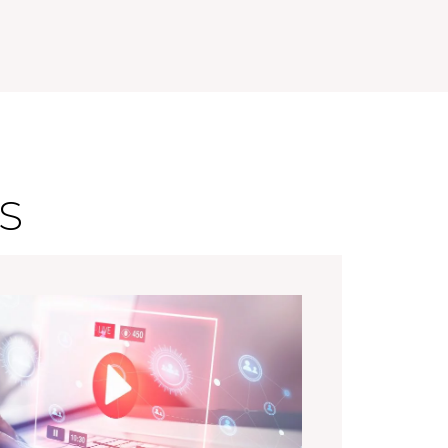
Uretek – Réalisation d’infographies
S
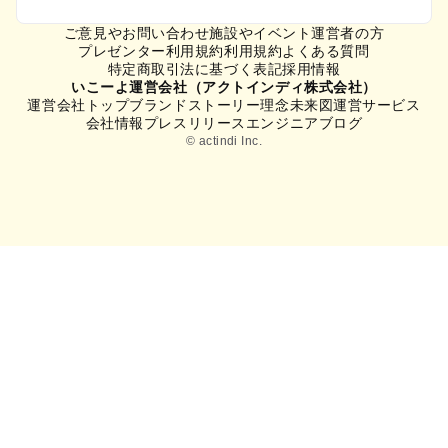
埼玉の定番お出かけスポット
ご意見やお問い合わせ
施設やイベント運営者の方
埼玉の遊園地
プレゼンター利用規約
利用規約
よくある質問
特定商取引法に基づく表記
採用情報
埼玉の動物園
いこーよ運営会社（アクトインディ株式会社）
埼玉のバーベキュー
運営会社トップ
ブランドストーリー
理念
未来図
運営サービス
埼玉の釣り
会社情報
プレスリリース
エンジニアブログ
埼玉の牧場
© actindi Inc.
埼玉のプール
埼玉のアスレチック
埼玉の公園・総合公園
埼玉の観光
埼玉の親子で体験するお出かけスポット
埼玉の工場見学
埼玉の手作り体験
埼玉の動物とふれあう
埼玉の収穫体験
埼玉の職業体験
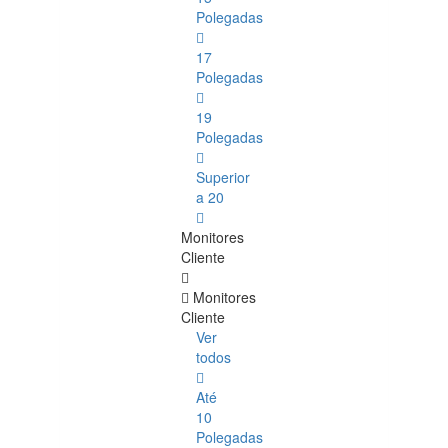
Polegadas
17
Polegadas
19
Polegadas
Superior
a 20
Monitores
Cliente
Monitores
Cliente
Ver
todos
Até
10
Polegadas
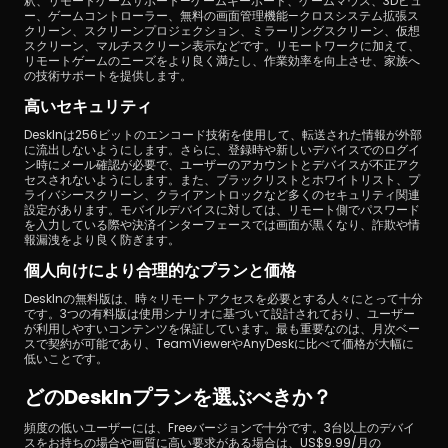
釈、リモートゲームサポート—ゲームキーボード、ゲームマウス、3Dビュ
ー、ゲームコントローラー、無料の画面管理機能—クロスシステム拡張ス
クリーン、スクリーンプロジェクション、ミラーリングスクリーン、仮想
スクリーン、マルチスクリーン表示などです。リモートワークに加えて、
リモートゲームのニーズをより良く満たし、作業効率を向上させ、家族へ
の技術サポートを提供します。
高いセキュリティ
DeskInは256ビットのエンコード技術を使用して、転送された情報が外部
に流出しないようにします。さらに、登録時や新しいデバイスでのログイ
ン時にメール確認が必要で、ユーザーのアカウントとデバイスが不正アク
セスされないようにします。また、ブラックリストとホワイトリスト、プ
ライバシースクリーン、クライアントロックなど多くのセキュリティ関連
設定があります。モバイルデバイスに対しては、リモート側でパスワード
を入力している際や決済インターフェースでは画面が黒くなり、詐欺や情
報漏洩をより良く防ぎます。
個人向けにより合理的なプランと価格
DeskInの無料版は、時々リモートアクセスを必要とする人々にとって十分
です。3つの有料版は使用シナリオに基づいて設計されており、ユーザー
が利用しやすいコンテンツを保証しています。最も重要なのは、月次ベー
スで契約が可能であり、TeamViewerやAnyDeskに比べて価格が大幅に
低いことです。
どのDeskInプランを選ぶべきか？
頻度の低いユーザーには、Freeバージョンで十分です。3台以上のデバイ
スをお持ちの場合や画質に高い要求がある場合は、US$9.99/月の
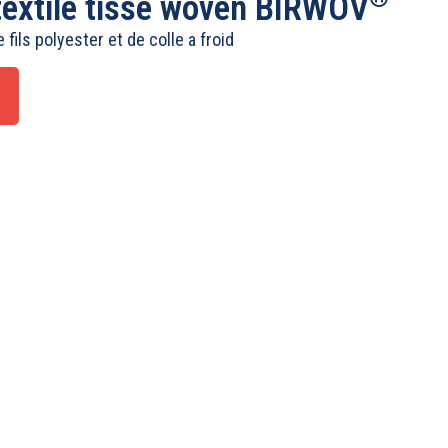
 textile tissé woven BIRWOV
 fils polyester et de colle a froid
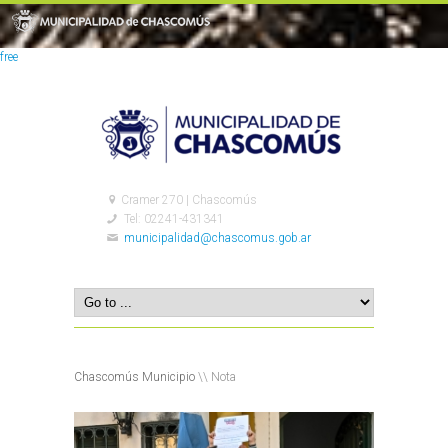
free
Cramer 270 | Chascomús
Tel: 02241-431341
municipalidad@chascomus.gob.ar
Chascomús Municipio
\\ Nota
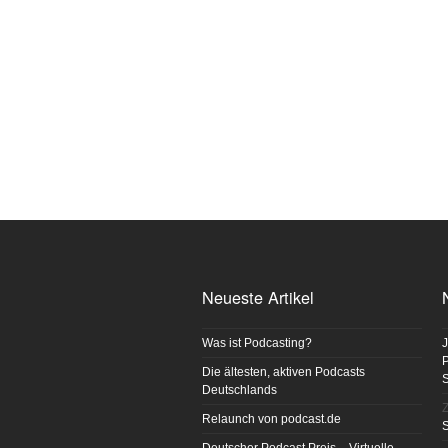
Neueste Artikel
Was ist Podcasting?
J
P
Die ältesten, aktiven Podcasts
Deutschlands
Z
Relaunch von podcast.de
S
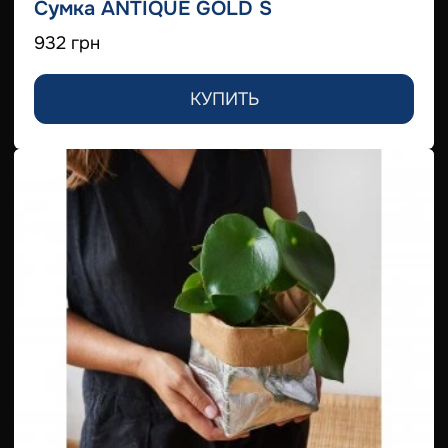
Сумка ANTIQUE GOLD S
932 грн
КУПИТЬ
----------------------------------------
→ **TASK TO COMPLETE**: Every record gets retyped exactly; no picture goes into the copy.

→ **RESPONSE BELOW**:
Uretek – Réalisation d’infographies
S
埼玉の定番お出かけスポット
ご意見やお問い合わせ
施設やイベント運営者の方
埼玉の遊園地
プレゼンター利用規約
利用規約
よくある質問
特定商取引法に基づく表記
採用情報
埼玉の動物園
いこーよ運営会社（アクトインディ株式会社）
埼玉のバーベキュー
運営会社トップ
ブランドストーリー
理念
未来図
運営サービス
埼玉の釣り
会社情報
プレスリリース
エンジニアブログ
埼玉の牧場
© actindi Inc.
埼玉のプール
埼玉のアスレチック
埼玉の公園・総合公園
埼玉の観光
埼玉の親子で体験するお出かけスポット
埼玉の工場見学
埼玉の手作り体験
埼玉の動物とふれあう
埼玉の収穫体験
埼玉の職業体験
Polegadas
17
Polegadas
19
Polegadas
Superior
a 20
Monitores
Cliente
Monitores
Cliente
Ver
todos
Até
10
Polegadas
釈、リモートゲームサポート—ゲームキーボード、ゲームマウス、3Dビュ
ー、ゲームコントローラー、無料の画面管理機能—クロスシステム拡張ス
クリーン、スクリーンプロジェクション、ミラーリングスクリーン、仮想
スクリーン、マルチスクリーン表示などです。リモートワークに加えて、
リモートゲームのニーズをより良く満たし、作業効率を向上させ、家族へ
の技術サポートを提供します。
高いセキュリティ
DeskInは256ビットのエンコード技術を使用して、転送された情報が外部
に流出しないようにします。さらに、登録時や新しいデバイスでのログイ
ン時にメール確認が必要で、ユーザーのアカウントとデバイスが不正アク
セスされないようにします。また、ブラックリストとホワイトリスト、プ
ライバシースクリーン、クライアントロックなど多くのセキュリティ関連
設定があります。モバイルデバイスに対しては、リモート側でパスワード
を入力している際や決済インターフェースでは画面が黒くなり、詐欺や情
報漏洩をより良く防ぎます。
個人向けにより合理的なプランと価格
DeskInの無料版は、時々リモートアクセスを必要とする人々にとって十分
です。3つの有料版は使用シナリオに基づいて設計されており、ユーザー
が利用しやすいコンテンツを保証しています。最も重要なのは、月次ベー
スで契約が可能であり、TeamViewerやAnyDeskに比べて価格が大幅に
低いことです。
どのDeskInプランを選ぶべきか？
頻度の低いユーザーには、Freeバージョンで十分です。3台以上のデバイ
スをお持ちの場合や画質に高い要求がある場合は、US$9.99/月の
 textile tissé woven BIRWOV
 fils polyester et de colle a froid
free
Cramer 270 | Chascomús
Tel: 02241-431341
municipalidad@chascomus.gob.ar
Chascomús Municipio
\\ Nota
Neueste Artikel
Was ist Podcasting?
J
P
Die ältesten, aktiven Podcasts
Deutschlands
Z
Relaunch von podcast.de
S
Сумка ANTIQUE GOLD S
932 грн
КУПИТЬ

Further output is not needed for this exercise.